Der Kampf gegen das Coronavirus sei „auch ein wirtschaftlicher und finanzieller Krieg“, sagte Frankreichs Wirtschaftsminister Bruno Le Maire am Dienstag dem Radiosender RTL. Dieser Kampf werde „von Dauer sein, er wird heftig sein, und für diesen Krieg müssen wir alle unsere Kräfte mobilisieren“, forderte er. Kein Unternehmen solle sich sorgen, aufgrund der Maßnahmen Bankrott zu gehen, versprach Macron. Miete oder Gas- und Stromkosten sollen für mittlere und kleinere Unternehmen ausgesetzt werden, wenn sie in finanzielle Schwierigkeiten geraten. Macron forderte auch alle Unternehmen auf, die Arbeit von zu Hause aus zu erleichtern. Taxis und Hotels sollen für die Pflege eingesetzt werden. Der Staat werde dafür aufkommen, so der 42-jährige Staatschef.

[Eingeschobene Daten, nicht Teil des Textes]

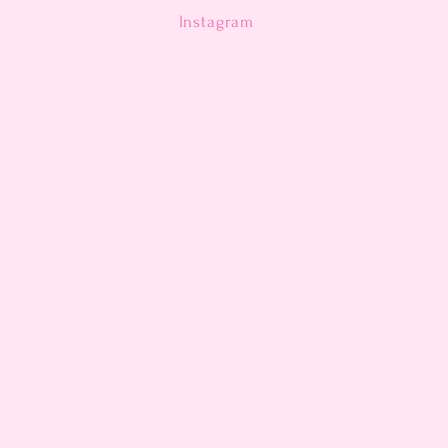
n
Instagram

Die Regierung hat zu diesem Zweck ein milliardenschweres Hilfspaket für die Wirtschaft angekündigt. Unternehmen und Arbeitnehmer sollten mit insgesamt 45 Milliarden Euro unterstützt werden, sagte Bruno Le Maire. „Ich werde nicht zögern, alle verfügbaren Mittel einzusetzen, um große französische Unternehmen zu schützen.“ Dabei seien auch Verstaatlichungen denkbar. Der Wirtschaftsminister geht nach eigenen Angaben von einer durch die Pandemie ausgelösten Rezession in Frankreich aus.